There are many reputable outfitters including Iguana Tours and Rio Tropicales.
With 635 miles of shoreline along the Pacific coast and 132 miles on the Caribbean, and both oceans fed by literally hundreds of rivers, Costa Rica offers unequaled opportunity to enjoy sea kayaking. There are also numerous estuary tours providing up close views of mangrove forests and wildlife. Most river outfitters also offer kayak tours.
Pretty Tough Tip: Watch out for crocs, especially in the estuaries.
Soccer (or futbol) is a passion for the Costa Rican people and the most popular sports pastime among youths and adults. Even towns of 200 people have a soccer field in the central plaza. During the season, you can catch the National Team (men’s and women’s) playing tournaments. Off season, just go to any beach and you’ll find a pick-up game. Ask if you can play and chances are you’ll make some new “amigos.”
The Lake Arenal area of Costa Rica is a paradise for windsurfers. The northwest corner of the lake has some of the most constant highwind windsurfing and the area is considered one of the top five windsurfing sites in the world . Warm water, predictably high winds, and moderate temperatures all add to the appeal. Check out the Tilawa Marina & Windsurf Center or TicoWind to take advantage of this once in a lifetime experience.
Pretty Tough Tip: The area is also great for mountain biking. The Rock River Lodge is a great base from which to explore.
More Pretty Tough Tips
- If you’re going to rent a car, try one of the local companies (e.g. Tricolor or Advantage). Rates can be much better than those offered by the big guys but be sure you get a written quote in advance. Also check their insurance requirements and check with your credit card company before traveling to see if you’re covered. When you return the car, get a signed statement verifying there was no damage.

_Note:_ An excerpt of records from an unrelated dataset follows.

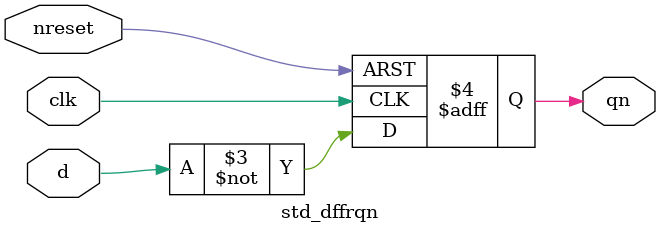
<source format=sv>

module std_dffrqn #(parameter DW = 1) // array width
(
	input [DW-1:0] 	d,
	input [DW-1:0] 	clk,
	input [DW-1:0] 	nreset,
	output logic [DW-1:0] qn
);

always_ff @(posedge clk, negedge nreset) begin
	if(!nreset) begin
		qn <= {DW{1'b1}};
	end else begin
		qn <= ~d;
	end
end

endmodule

</source>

- Paved roads are relatively well-maintained but there are many gravel and dirt roads filled with pot-holes that can make driving slow. Don’t be surprised if it takes two hours to drive 60 kms.
- Surf guest houses abound. Many offer packages with surf lessons, meals, etc. In addition to the many camps and schools marketed as surf vacations, check out these options as well.
- Sunscreen, sunscreen and more sunscreen. Don’t ruin your vacation with a sunburn or worse.
- Bug repellent, bug repellent and more bug repellent. Mosquitos are plentiful. For sand and black flies try Avon Skin So Soft.